━━━━━ Text ━━━━━

Computing Frontiers: Invited speakers

Invited speakers

Computing Frontiers 2008 will feature three keynote addresses:

Valentina Salapura
IBM Master Inventor
IBM Thomas J. Watson Research Center
Scaling Up Next Generation Supercomputers
Monday, May 5
Historically, technology has been the main driver of computer performance. For many system generations, CMOS scaling has been leveraged to increase clock speed and build increasingly complex microarchitectures. As technology-driven performance gains are becoming increasingly harder to achieve, innovative system architecture must step in. In the context of the design of the Blue Gene/P supercomputer chip, we will discuss how we adopted a holistic approach to optimization of the entire hardware and software stack for a range of metrics: performance, power, power/performance, reliability and ease of use.
The new Blue Gene/P chip multiprocessor (CMP) scales node performance using a multi-core system-on-a-chip design. While in the past large symmetric multi processor (SMP) designs were sized to handle large amounts of coherence traffic, many modern CMP designs find this cost prohibitive in terms of area, power dissipation, and design complexity. As multi-core processors evolve to larger configurations, the performance loss due to handling coherence traffic must be carefully managed. Thus, to ensure high efficiency of each quad-processor node in Blue Gene/P, taming the cost of coherence of traditional SMP designs was a key requirement.

━━━━━

> [Your goal]
Continue the page about the Computing Frontiers 2008 invited speakers from the point where it stops. The listing has no connection to the page about the Computing Frontiers 2008 invited speakers.

━━━━━ Information ━━━━━

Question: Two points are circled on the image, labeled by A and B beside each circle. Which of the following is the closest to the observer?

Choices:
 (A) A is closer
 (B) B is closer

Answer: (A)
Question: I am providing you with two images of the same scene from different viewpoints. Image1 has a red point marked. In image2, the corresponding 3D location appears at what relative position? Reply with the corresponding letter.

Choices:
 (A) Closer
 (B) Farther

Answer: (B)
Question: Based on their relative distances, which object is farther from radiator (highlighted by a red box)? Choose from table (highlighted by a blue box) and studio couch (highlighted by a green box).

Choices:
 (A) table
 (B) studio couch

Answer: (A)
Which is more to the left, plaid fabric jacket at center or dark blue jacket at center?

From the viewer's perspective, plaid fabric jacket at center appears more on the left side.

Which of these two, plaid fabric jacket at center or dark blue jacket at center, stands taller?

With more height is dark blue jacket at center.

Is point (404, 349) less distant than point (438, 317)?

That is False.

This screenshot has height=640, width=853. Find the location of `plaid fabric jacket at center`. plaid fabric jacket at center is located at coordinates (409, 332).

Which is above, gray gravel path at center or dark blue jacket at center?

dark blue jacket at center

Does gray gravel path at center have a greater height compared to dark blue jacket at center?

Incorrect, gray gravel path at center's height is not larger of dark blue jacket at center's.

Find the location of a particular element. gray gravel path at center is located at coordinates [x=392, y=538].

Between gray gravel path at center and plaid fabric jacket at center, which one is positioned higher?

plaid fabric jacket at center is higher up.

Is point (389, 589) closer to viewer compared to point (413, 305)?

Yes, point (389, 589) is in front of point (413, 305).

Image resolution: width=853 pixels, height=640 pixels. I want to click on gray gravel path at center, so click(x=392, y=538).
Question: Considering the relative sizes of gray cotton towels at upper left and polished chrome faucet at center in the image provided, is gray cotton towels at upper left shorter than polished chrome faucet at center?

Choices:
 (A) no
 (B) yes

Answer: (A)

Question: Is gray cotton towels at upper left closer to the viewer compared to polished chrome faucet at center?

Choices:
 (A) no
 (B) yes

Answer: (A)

━━━━━

> [Exercise result]
The new Blue Gene/P chip multiprocessor exploits a novel way of reducing coherence cost by filtering useless coherence actions. Each processor core is paired with a snoop filter which identifies and discards unnecessary coherence requests before they can reach the processor cores. Removing unnecessary lookups reduces the interference of invalidate requests with L1 data cache accesses, and reduces power by eliminating expensive tag array accesses. This approach results in improved power and performance characteristics.
To optimize application performance, we exploit parallelism at multiple levels: at the process-level, thread-level, data-level, and instruction-level. Hardware supported coherence allows applications to efficiently share data between threads on different processors for thread-level parallelism, while the dual floating point unit and the dual-issue out-of-order PowerPC450 processor core exploit data and instruction level parallelism, respectively. To exploit process-level parallelism, special emphasis was put on efficient communication primitives by including hardware support for the MPI protocol, such as low latency barriers, and five highly optimized communication networks. A new high performance DMA unit supports high throughput data transfers.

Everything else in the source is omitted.